それははみ出ていたモジャモジャをそのまま増やしてバスケットボールくらいの大きさにまとめ、二つの目のようなものを付けたような、不思議な物体であった。
「改めて名乗るモジャ。モジャはモジャですモジャ。助けてくれてありがとうモジャ」
「私はマーサ。アルディちゃんのお嫁さんだよ!」
「魔神王様のお嫁さんモジャ! めでたいモジャ! すごいモジャ!」
モジャと名乗った毛の塊はふわふわと飛び上がった。
そのまま空中を緩やかに飛び回りながらはしゃいでいる。
とりあえず一仕事終えたと判断したマーサは、三匹のペット達を再び抱きかかえた。
動物特有のぬくもりがマーサの胸を温める。
「よいしょ。モジャさんは魔族なの?」
「モジャはモジャであって、魔族ではないモジャ。このお城には勝手に住み着いてるモジャ」
「え、それって大丈夫なの? 掃除されたりしない?」
「魔神王様は許してくれたから大丈夫モジャ」
「そうなんだ。良かったね!」
「良かったモジャ。だけどしばらく会ってないから元気か心配してたモジャ。マーサと結婚したってことは今も元気モジャ?」
「うん、すっごく元気だよ! 今はちょっと忙しくて死にそうになってるけど」
「元気そうで良かったモジャ。また今度挨拶に行くと伝えておいて欲しいモジャ」
「うん、分かった」
「それじゃあ、助けてくれてありがとうモジャ。
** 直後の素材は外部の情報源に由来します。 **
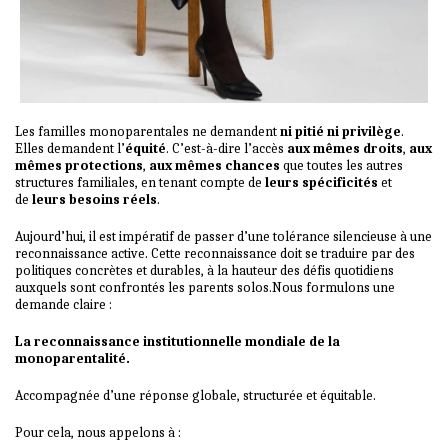
Les familles monoparentales ne demandent
ni pitié ni privilège
.
Elles demandent l’
équité
. C’est-à-dire l’accès
aux mêmes droits
,
aux
mêmes protections
,
aux mêmes chances
que toutes les autres
structures familiales, en tenant compte de
leurs spécificités
et
de
leurs besoins réels
.
Aujourd’hui, il est impératif de passer d’une tolérance silencieuse à une
reconnaissance active. Cette reconnaissance doit se traduire par des
politiques concrètes et durables, à la hauteur des défis quotidiens
auxquels sont confrontés les parents solos.Nous formulons une
demande claire :
La reconnaissance institutionnelle mondiale de la
monoparentalité.
Accompagnée d’une réponse globale, structurée et équitable.
Pour cela, nous appelons à :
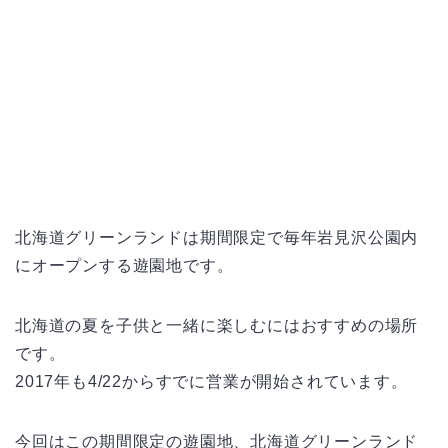
北海道グリーンランドは期間限定で毎年岩見沢公園内
にオープンする遊園地です。
北海道の夏を子供と一緒に楽しむにはおすすめの場所
です。
2017年も4/22からすでに営業が開始されています。
今回はこの期間限定の遊園地、北海道グリーンランド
お礼に昔どこかで拾ったこれをあげるモジャ」
カツン。
甲高い音を立てて何かが転がった。
マーサはそれを拾い上げてみる。
小さな石だ。
緑色をしているが半透明で、中で赤色の何かが揺らめいているように見える不思議な石だった。
「ありが――あれ?」
お礼を言おうと顔を上げると、モジャの姿はなかった。
石を拾っている間にどこかへ去ったようだ。
「変わった人(?)だったねー」
「ヒン!」
「ピ!」
「zzz」
マーサの問いかけに同意するように、ペガとグリが鳴いた。
ミヤは既に眠っていた。
「……一応覗いてみようかな」
扉の向こうは薄汚れたただの物置だった。
しかし、マーサは満足していた。
十分探険出来たと感じていたし、楽しかったからだ。
「そろそろお部屋に戻ろっか」
「ヒン!」
「ピ!」
「zzz」
▽
探険を終えたマーサは食堂へとやって来ていた。
部屋に戻ったところでメルドに昼食の時間だと言われたからだ。
ここはゲームの世界。
飲み食いしても味を感じるだけで、満腹感は得られない仕様になっている。
ゲームの世界にのめり込んで餓死する者が出ないようにという配慮だ。
マーサはそんな食事の時間が楽しみだった。
アルディと一緒に過ごす時間は、今までのどんな思い出よりも幸せだと断言出来た。
「それでね、廊下の奥でモジャさんっていう不思議な人(?)に出会ったんだ。アルディちゃん、知り合いなんだよね?」
「おお、あやつか。それはまた、珍しいのに出会ったな。あんなところで何をしていたんだ?」
「うーんと、ドアに挟まってた。ナチュラルはみ出しモジャだって」
「そうか、相変わらず訳の分からん奴であるな」
「いつもあんな感じなの?」
「うむ。まぁ悪い奴ではないぞ。それに、運が良かったな」
「良かったの?」
「あやつは気まぐれな精霊の類でな、滅多に会うことは出来んが、気に入られると良い事がある」
「そうなんだー。あ、そういえば……」
モジャの正体をアルディから聞いたマーサは、とあることを思い出した。
ストレージ画面を操作して一つのアイテムを取り出す。
「こんなのもらったんだけど、分かる?」
「……ふむ。これはスキル水晶だな」
「スキル水晶?」
「スキルが封じ込められた石で、使うとスキルが習得できる。何が込められているかは使ってみないと分からん。見た感じ悪いものではなさそうだ。流石マーサ、あの気分屋にも好かれたようであるな!」
「へー、なんだか凄そうだね」
マーサは石を光に翳した。
透き通った緑の中で薄い赤が揺らめいた。